Better Than Chocolate : Nouveau genre
Cinéma

Better Than Chocolate : Nouveau genre

Un film comme Better Than Chocolate indique bien un changement des mentalités dans la représentation de l’homosexualité féminine au cinéma. Auparavant cantonnée aux rôles de gardiennes de prison sadiques ou de machines à fantasmes hétéros, la lesbienne version grand écran prend maintenant divers visages; elle n’est plus seulement une orientation sexuelle sur deux pattes, et s’immisce – un peu plus tard que son homologue masculin, mais que voulez-vous, «It’s a man’s world…» – dans le cinéma commercial (Chasing Amy, High Art, Bound, etc.).

Avec Better Than Chocolate, la cinéaste canadienne Anne Wheeler (Loyalties, Bye Bye Blues) s’est attaquée au genre grand public par excellence: la comédie romantique.
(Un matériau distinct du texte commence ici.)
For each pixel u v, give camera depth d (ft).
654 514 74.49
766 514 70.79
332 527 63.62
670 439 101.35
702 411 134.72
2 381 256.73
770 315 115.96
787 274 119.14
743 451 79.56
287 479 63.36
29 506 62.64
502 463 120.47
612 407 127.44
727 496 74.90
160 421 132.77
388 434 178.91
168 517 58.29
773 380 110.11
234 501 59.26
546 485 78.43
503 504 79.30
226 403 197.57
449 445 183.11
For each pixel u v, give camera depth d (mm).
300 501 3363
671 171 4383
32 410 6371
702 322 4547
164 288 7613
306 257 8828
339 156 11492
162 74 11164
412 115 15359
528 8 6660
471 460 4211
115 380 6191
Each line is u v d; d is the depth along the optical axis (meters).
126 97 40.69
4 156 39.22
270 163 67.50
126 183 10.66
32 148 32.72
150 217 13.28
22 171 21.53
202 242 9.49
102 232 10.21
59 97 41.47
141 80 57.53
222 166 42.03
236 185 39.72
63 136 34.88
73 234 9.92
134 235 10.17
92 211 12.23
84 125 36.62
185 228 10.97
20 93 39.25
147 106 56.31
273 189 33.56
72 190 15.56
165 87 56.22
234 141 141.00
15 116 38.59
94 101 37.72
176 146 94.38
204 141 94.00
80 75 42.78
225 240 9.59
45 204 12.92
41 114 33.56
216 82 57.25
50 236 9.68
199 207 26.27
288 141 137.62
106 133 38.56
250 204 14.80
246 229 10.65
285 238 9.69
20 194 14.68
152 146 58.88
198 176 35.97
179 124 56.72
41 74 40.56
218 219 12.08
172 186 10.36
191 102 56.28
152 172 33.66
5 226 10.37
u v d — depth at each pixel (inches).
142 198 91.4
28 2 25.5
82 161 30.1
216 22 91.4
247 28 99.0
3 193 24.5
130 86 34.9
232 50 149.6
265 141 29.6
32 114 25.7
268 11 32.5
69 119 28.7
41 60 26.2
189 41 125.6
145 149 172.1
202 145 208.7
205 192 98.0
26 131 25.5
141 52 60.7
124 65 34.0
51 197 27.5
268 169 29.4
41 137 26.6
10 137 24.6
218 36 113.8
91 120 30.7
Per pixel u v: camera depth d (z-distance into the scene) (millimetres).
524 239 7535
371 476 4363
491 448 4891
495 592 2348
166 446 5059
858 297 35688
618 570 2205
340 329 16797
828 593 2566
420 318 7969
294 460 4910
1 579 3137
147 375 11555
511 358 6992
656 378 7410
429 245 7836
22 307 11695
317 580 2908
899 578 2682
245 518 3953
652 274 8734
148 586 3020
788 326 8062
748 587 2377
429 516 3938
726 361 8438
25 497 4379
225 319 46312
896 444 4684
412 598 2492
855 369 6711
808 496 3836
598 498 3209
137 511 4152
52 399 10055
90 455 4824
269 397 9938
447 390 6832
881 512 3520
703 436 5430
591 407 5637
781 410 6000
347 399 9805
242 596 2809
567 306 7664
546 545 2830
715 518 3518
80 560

C’est tout à son honneur d’avoir réussi un film qui, bien qu’il ne révolutionne rien (en tout cas pas le cinéma), divertit intelligemment, et tient avantageusement la comparaison avec n’importe quel film de Sandra Bullock.

Maggie (Karyn Dwyer), 19 ans, travaille dans une librairie de Vancouver harcelée par les douanes. Le jour où elle rencontre Kim (Christina Cox), une artiste vivant dans une camionnette bariolée, sa mère, Lila (Wendy Crewson), débarque chez elle avec son jeune frère (Kevin Mundy), tout juste plaquée par un mari parti cruiser les collégiennes. Ajoutez à ça un transsexuel (Peter Outerbridge) à la veille de l’opération finale, amoureuse de la patronne de Maggie (Ann-Marie MacDonald) et qui devient la confidente de Lila. Tiraillée entre sa liaison avec Kim, la défense de la librairie menacée par l’homophobie, et la crainte que sa mère, dépressive mais combative, ne découvre qu’elle est lesbienne, la jeune fille va devoir mettre de l’ordre dans sa vie.

Alors qu’il y a quelques années encore, les films gais ou lesbiens versaient dans l’expérimental et le documentaire (faute de débouchés plus commerciaux), Better Than Chocolate affiche sans complexe un traitement rigoureusement traditionnel. Avec ses intrigues entrecroisées (parfois un peu artificiellement) et son vernis artistico-côte-Ouest, cette gentille comédie est du même acabit que les sitcoms Will and Grace ou Ellen. Si l’emballage ne brille pas par son originalité, ce qu’il renferme est plus révolutionnaire, parce que présenté de façon on ne peut plus classique, et visant directement le grand public. Une mère de famille découvrant les plaisirs solitaires du dildo à piles, un transsexuel embrassant une lesbienne qui a peur de l’amour, les clientes d’un bar applaudissant deux jeunes femmes qui viennent de faire l’amour dans les toilettes: au-delà de ses scènes qui n’auraient jamais vu le jour au sud de la frontière, Better Than Chocolate dégage un plaisir communicatif à faire vivre ces personnages hors normes, sans les présenter comme des freaks.

Le film d’Anne Wheeler a ses défauts: la cinéaste aurait pu se permettre un peu plus d’inventivité; le scénario de Peggy Thompson tourne souvent les coins ronds, et résout les conflits de façon peu convaincante; et la libraire, habillée de noir et affublée d’énormes lunettes (pour faire intello?), est caricaturale; mais Wendy Crewson est délicieuse en quadragénaire qui prend sa revanche (le genre de rôle qu’aurait tenu Sally Field à Hollywood), et l’interprétation est généralement à la hauteur.

Avec ses airs de sitcom grand format, son happy end tiré par les cheveux, et son message de tolérance 101, Better Than Chocolate deviendra peut-être le prototype de la «comédie romantique lesbienne d’été»!